À Aubervilliers, les hommes comme les objets prennent un nouveau départ

À Aubervilliers, les hommes comme les objets prennent un nouveau départ

Source : Le Figaro

Mathilde Gaudechoux
25/08/201, 16:57

FIGARO DEMAIN – Le sculpteur Christian Grisinger a ouvert un atelier de réinsertion, en partenariat avec l’association Initiatives Solidaires. On y crée du mobilier d’art, à partir de matériaux de récupération. Le taux de réussite du chantier est supérieur à la moyenne nationale.

Dans la cour de l’atelier, un homme et une femme s’activent devant une grille forgée. Ils façonnent à l’aide d’un marteau spécial les tiges de métal. Pour le moment, c’est un objet non identifié, il deviendra un immense pied de table.

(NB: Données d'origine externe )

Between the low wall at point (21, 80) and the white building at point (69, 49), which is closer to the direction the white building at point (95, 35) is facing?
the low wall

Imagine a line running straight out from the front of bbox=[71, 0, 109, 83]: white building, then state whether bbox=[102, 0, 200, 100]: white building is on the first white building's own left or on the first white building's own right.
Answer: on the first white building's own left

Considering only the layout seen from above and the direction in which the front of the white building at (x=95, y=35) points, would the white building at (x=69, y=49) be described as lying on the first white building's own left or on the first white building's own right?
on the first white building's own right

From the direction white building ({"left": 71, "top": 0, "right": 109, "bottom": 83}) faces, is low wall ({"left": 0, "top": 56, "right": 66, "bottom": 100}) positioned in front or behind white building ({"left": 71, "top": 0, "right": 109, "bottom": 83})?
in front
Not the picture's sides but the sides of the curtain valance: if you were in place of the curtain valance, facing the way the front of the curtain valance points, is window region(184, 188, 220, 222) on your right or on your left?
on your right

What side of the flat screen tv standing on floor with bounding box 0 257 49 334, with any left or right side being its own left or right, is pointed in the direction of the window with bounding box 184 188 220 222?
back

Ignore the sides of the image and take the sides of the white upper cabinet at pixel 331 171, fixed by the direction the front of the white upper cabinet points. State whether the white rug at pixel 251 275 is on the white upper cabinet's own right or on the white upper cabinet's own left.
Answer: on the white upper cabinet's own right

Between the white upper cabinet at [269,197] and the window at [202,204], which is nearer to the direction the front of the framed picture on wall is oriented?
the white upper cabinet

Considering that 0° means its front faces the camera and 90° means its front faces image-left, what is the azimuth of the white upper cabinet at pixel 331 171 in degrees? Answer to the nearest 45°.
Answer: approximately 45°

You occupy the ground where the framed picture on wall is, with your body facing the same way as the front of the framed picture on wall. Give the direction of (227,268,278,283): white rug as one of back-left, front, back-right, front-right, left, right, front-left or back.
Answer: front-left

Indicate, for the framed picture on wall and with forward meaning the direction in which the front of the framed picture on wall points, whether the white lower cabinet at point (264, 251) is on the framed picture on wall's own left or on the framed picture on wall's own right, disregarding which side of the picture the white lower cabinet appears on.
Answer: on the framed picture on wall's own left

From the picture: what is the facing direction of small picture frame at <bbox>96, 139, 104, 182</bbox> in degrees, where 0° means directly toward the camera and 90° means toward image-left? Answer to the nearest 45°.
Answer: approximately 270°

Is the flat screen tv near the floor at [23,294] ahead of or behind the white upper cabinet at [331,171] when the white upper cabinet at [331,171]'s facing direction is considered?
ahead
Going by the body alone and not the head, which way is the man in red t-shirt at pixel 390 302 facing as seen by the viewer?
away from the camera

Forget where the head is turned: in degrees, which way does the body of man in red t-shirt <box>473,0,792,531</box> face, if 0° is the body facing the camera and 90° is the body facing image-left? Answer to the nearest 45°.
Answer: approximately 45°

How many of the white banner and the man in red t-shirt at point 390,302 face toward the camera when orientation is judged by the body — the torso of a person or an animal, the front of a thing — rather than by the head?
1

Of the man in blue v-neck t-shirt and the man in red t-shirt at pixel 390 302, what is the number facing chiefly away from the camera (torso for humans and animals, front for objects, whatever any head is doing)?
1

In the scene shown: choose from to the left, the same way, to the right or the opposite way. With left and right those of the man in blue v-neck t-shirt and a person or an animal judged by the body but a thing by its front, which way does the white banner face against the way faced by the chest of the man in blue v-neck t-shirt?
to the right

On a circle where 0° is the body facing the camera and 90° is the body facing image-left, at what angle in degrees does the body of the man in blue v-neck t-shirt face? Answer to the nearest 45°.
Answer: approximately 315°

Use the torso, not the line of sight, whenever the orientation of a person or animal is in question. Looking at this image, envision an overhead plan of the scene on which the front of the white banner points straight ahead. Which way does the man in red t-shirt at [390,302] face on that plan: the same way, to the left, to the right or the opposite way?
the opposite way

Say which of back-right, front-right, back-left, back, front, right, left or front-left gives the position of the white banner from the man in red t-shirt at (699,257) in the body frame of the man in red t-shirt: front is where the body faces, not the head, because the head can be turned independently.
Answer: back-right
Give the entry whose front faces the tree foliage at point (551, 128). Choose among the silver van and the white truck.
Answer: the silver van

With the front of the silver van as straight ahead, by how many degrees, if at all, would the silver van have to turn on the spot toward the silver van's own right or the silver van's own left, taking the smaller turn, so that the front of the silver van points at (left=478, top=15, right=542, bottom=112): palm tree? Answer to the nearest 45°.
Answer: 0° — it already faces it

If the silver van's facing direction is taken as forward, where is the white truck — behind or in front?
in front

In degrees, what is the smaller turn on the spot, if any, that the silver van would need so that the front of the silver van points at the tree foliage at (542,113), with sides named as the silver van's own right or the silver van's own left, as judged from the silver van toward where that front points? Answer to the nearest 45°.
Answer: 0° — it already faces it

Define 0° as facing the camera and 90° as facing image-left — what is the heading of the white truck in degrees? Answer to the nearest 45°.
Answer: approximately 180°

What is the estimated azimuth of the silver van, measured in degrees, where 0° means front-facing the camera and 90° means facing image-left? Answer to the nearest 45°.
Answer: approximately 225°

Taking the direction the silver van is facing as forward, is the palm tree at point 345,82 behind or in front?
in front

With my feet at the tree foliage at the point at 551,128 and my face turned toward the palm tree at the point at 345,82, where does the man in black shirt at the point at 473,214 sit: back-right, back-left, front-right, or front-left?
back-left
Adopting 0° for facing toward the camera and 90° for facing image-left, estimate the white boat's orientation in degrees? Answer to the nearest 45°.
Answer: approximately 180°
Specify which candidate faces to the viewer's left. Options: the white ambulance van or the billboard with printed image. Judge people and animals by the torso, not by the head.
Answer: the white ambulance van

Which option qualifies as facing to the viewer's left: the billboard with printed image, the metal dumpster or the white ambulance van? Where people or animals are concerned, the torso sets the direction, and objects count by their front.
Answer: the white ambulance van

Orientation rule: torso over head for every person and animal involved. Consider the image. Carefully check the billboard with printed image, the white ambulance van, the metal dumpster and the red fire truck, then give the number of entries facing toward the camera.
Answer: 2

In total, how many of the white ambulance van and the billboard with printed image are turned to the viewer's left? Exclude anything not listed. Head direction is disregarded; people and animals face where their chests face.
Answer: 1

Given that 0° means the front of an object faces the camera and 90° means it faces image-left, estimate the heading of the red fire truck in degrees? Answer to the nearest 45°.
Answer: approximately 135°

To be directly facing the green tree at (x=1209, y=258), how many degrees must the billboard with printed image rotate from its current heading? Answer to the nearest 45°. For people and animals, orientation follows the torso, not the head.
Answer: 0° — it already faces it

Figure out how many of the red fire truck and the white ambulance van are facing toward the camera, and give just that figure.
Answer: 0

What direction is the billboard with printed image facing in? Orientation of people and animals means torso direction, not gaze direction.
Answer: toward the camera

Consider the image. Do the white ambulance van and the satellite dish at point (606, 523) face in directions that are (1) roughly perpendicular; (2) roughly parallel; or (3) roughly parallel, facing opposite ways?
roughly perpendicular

Sur le chantier d’insertion de l’association Initiatives Solidaires, à Aubervilliers, une quinzaine de salariés se forment à la création de mobilier d’art. Un contrat de deux ans, pendant lequel ils sont payés, pour qu’ils apprennent à se servir des machines et des outils, tracer, souder, poncer, peindre, assembler… Recrutés uniquement sur leur intérêt pour le bois et le métal et non sur leur expérience et leurs compétences, la moitié des salariés n’ont jamais été scolarisés. Des parcours semés d’embûches pour la plupart.

Pour Kaboré, 42 ans, originaire du Burkina Faso, Initiatives Solidaires est une vraie opportunité. Salarié depuis un an et demi sur le chantier, il espère bien acquérir l’expérience nécessaire pour, à son tour, former les jeunes aux métiers d’art au Burkina Faso. «En Afrique, on fait beaucoup de récupération, on crée du mobilier, mais on n’a pas de matériel, pas de perceuse, pas de soudeur». Pour cet artiste touche-à-tout, entre l’art et l’artisanat, la frontière est mince. Il entend bien créer une passerelle entre son pays d’origine et son pays d’adoption pour développer la création artistique.

Mais Christian Grisinger, sculpteur en métal depuis 30 ans, aux manettes de ce chantier, précise que «le chantier d’insertion d’Aubervilliers n’est pas un centre de formation comme on l’entend, mais un tremplin pour se remobiliser, travailler en équipe, accepter les codes. Les salariés sont préparés à l’avenir».La rigueur, la ponctualité, le respect font partie des valeurs d’Initiatives Solidaires et c’est ce qui a permis à Moricire, 25 ans, de garder son nouveau travail. «J’ai dû interrompre la formation, à regret, car j’apprenais beaucoup de choses, mais j’ai trouvé un travail stable pendant celle-ci comme agent d’entretien à la Courneuve». Un contrat Emploi d’Avenir de trois ans, qui pourrait déboucher sur un CDI.

Un chantier hors du commun

Depuis sa création en 2013, l’atelier a des résultats plutôt encourageants: ils sont 75% à retrouver une formation ou un emploi à l’issue de leur réinsertion, soit 10% de plus que les exigences de l’État. Qualité de la formation ou concours de circonstances, difficile d’expliquer ce taux de réussite. Le chantier est encore trop récent pour tirer des conclusions et dégager une vraie tendance.

Ici, chaises, lampes et tables sont conçus à partir de matériaux de récupération. 33 tonnes de métal et de bois ont été récupérées auprès des entreprises alentours depuis 3 ans. «Aubervilliers est en grande mutation, on construit beaucoup, il y a plein de chantiers de déconstruction», explique Florie Lozivit, qui est chargée de développer l’initiative. Le chantier bénéficie d’un emplacement favorable pour la récupération. La Seine-Saint-Denis est historiquement un territoire industriel, avec beaucoup d’usines et de grands hangars. «Les entreprises elles-mêmes, comme Icade et Veolia, nous préviennent quand il y a de la matière à récupérer.» C’est ainsi que d’anciens extincteurs deviennent des pieds de lampe, que de grosses charpentes métalliques font de magnifiques pieds de table, que des placards d’écoles se réincarnent en tables de séjour. «Quand je ramasse des objets sur les chantiers, je ne sais jamais ce que je vais en faire à l’avance», confie Christian, une descente de gouttière en fonte à la main. Son cerveau bouillonne, il ne manque jamais d’idées. Son seul regret est de ne pas pouvoir produire en série, les trouvailles étant soumises au hasard. Il cherche pourtant à s’étendre, faire des «mini-séries» au moins, développer la vente de mobilier à des restaurants et à des espaces sensibles à l’économie sociale et solidaire.